What’s the remedy? They could do lower-cost cable television advertising. After all, who doesn’t love a political ad in the middle of Big Bang Theory re-runs? But the real remedy is in shifting the balance back to where it should have been all along: Good old-fashioned grassroots campaigning where candidates toss out the paid television plan and press the flesh to raise awareness for themselves and their campaigns. Instead of ominous dark clouds swirling on a screen describing the apocalyptic world to come if you vote for the other person, candidates can slap on a smile and meet actual human beings.
     
Of course, “grassroots has always been our strategy,” the Democratic committee member insisted, but a lot of campaigns find themselves hamstrung these days on how many “points” – a term used to describe the number of viewers an ad reaches – they can rack up, not how many voters they meet face to face.
     
To be fair, at the party level, the emphasis has more recently been on grassroots work as a result of the altered campaign finance landscape that leaves state party organizations on the short end of the contribution stick.

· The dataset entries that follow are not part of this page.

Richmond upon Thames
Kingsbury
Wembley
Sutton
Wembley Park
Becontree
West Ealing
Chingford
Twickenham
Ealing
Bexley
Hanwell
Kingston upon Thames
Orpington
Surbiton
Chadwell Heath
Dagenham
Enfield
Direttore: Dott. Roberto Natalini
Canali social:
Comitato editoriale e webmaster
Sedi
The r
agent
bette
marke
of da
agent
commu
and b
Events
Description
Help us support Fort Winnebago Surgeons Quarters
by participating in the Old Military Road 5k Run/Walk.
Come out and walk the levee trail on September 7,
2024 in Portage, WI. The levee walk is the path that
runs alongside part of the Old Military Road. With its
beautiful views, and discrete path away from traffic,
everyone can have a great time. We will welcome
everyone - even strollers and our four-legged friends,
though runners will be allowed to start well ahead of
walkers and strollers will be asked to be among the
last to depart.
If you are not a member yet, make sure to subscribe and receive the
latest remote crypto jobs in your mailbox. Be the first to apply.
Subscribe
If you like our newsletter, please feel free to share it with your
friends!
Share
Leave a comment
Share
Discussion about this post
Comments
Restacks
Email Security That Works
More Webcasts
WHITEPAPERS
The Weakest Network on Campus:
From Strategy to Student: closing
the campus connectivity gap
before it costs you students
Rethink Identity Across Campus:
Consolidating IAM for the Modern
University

To make up ground, the Indiana Republican Party is in the middle of their Hoosier Hustle campaign, an effort to drive volunteers to one of eight call centers in the state to connect with voters on Saturdays (in addition to calls being made throughout the week). Democrats are making the statewide rounds on a “We Can Do Better” tour to make their case to voters, an aggressive plan aimed at scooping up attention from the media without having to pay.
     
Those grassroots activities, together with paid television advertising in the Fort Wayne-Indianapolis-Evansville corridor, will do some of the heavy lifting toward 2014 and 2016 success. But without the crutch of television as an option in other parts of the state, will that be enough?

Pete Seat is senior project manager at the Indianapolis-based Hathaway Strategies and author of the recently published book “The War on Millennials.” He was previously a spokesman for President George W. Bush, U.S. Sen. Dan Coats and the Indiana Republican Party.